I have the same opinion as you: I am not fond of infinite scroll. Tough, with time, this might change.
In his blog post The End of Pagination, Jeff Atwood makes the point that
Above all else, you should strive to make pagination irrelevant because the user never has to look at more than a few items to find what they need
This satement does not quite holds in the context of online dating where the user is likely to go back and forth quite a bit with the search results.
So my advice would be: whatever choice you end up with, make it easy to the user to browse a profile page, go back to the results page, browse a new profile page, go back to results, and so on. I would also try different browsing habits: either do this scenario with only one tab open, or by opening a new tab when checking a profile page. (this opens two questions.

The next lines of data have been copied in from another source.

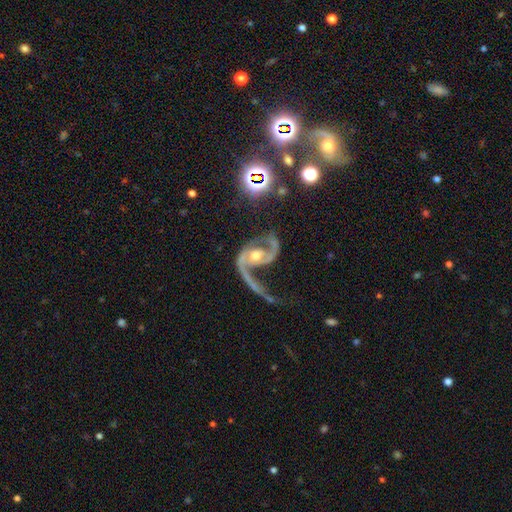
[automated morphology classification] A featured or disk galaxy (88%) with no bar (56%), 2 (72%) loose (49%) spiral arms (96%) and a moderate central bulge (56%).

Vote fractions:
- Smooth or featured? featured or disk: 88% / star or artifact: 8% / smooth: 5%
- Edge-on disk? no: 97% / yes: 3%
- Bar? no: 56% / weak: 28% / strong: 16%
- Spiral arms? yes: 96% / no: 4%
- Spiral winding? loose: 49% / medium: 39% / tight: 12%
- Spiral arm count? 2: 72% / 1: 22% / can't tell: 3% / 3: 2% / 4: 1% / more than 4: 1%
- Bulge size? moderate: 56% / small: 38% / large: 3% / none: 2% / dominant: 1%
- Merging? none: 39% / major disturbance: 34% / minor disturbance: 18% / merger: 9%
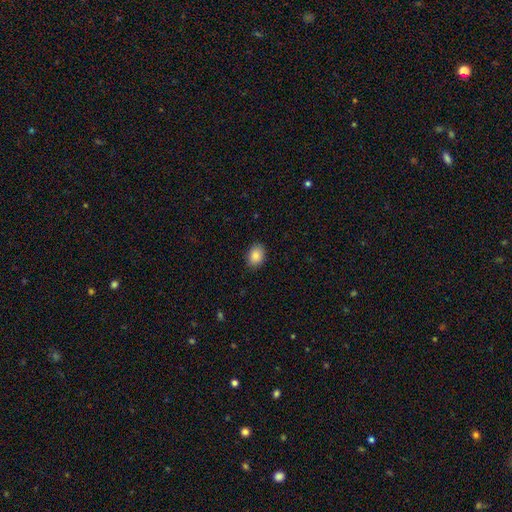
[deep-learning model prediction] smooth_or_featured: smooth (p=0.86) [alt: star or artifact p=0.08]
how_rounded: in between (p=0.73) [alt: round p=0.26]
merging: none (p=0.88) [alt: minor disturbance p=0.09]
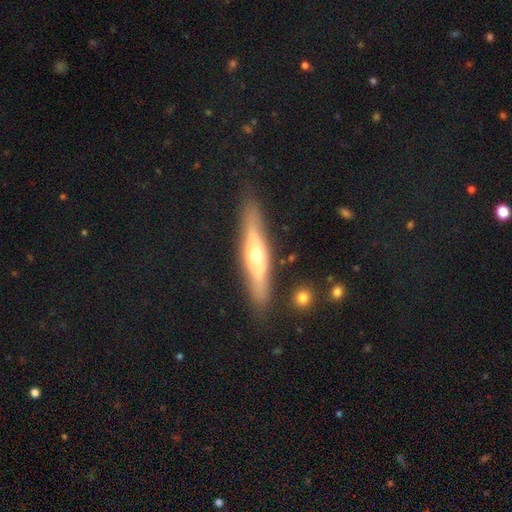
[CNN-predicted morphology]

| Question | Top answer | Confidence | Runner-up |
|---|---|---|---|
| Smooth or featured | featured or disk | 66% | smooth (27%) |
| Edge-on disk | yes | 86% | no (14%) |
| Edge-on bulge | rounded | 85% | none (9%) |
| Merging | none | 83% | minor disturbance (11%) |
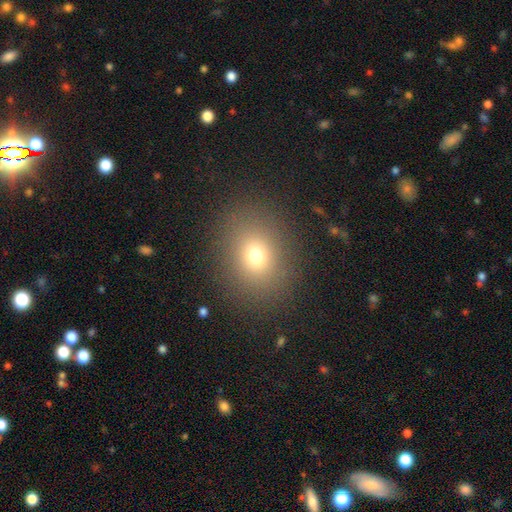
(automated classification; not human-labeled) smooth 72%, star or artifact 18%, featured or disk 11%. Down the decision tree: how rounded — round (63%); merging — none (87%).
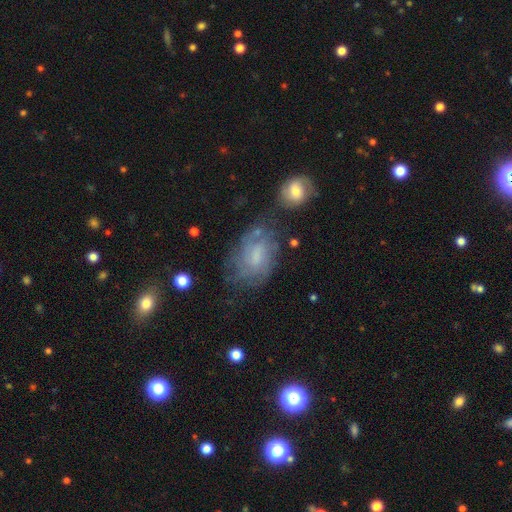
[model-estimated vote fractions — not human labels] Smooth or featured? featured or disk (54%)
Edge-on disk? no (96%)
Bar? no (51%)
Spiral arms? yes (69%)
Bulge size? small (34%)
Merging? none (51%)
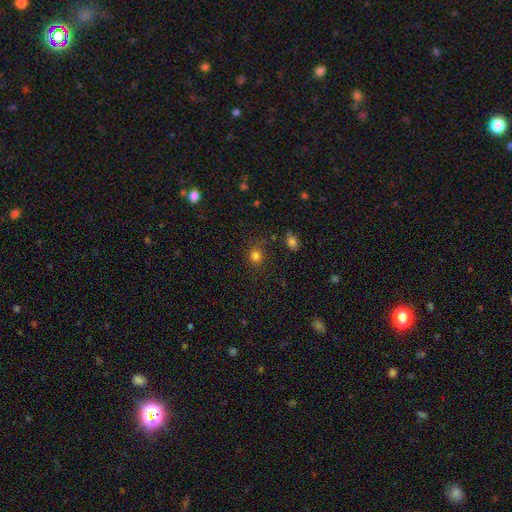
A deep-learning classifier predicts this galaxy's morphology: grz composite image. It shows a smooth galaxy with no disk features (79%) that is round (86%). Merging: none (82%).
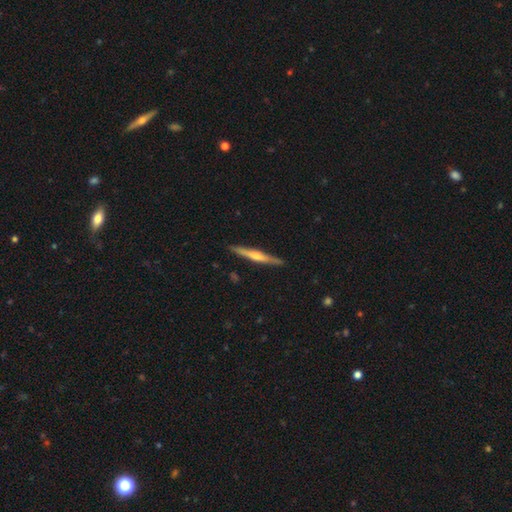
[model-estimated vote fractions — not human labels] A featured or disk galaxy (71%) viewed edge-on (98%) with a rounded central bulge (76%). Merging: none (91%).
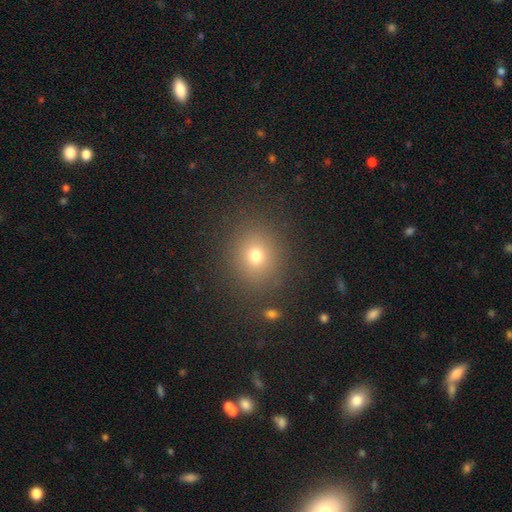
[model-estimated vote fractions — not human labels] A smooth galaxy with no disk features (72%) that is round (80%).

Vote fractions:
- Smooth or featured? smooth: 72% / star or artifact: 18% / featured or disk: 10%
- How rounded? round: 80% / in between: 20% / cigar-shaped: 1%
- Merging? none: 86% / minor disturbance: 8% / major disturbance: 4% / merger: 2%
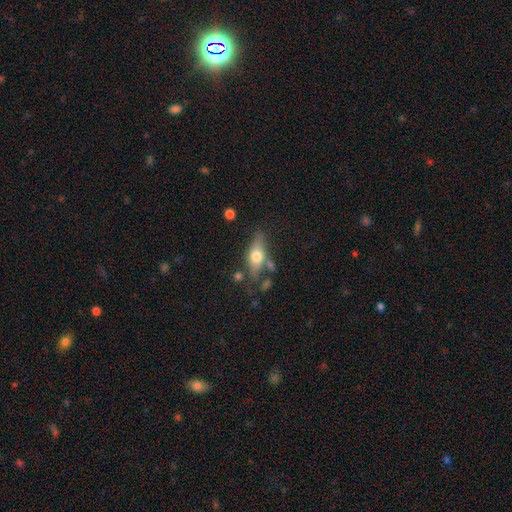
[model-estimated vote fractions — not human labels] Smooth or featured? Predicted: featured or disk (p=0.47). Merging? Predicted: none (p=0.62).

One: is it easy to open a profile link in a new page by middle clicking. Watch out for this kind of behaviour. Two: should you be able to go back with a link to the results page once you opened a profile in a new tab? Because in this case you cannot hit the browser back button.)
Jeff Atwood also points out some of the drawbacks of endless pagination, or infinite scroll:
- The scroll bar, the user's moral compass of "how much more is there?"
doesn't work in endless pagination because it is effectively infinite.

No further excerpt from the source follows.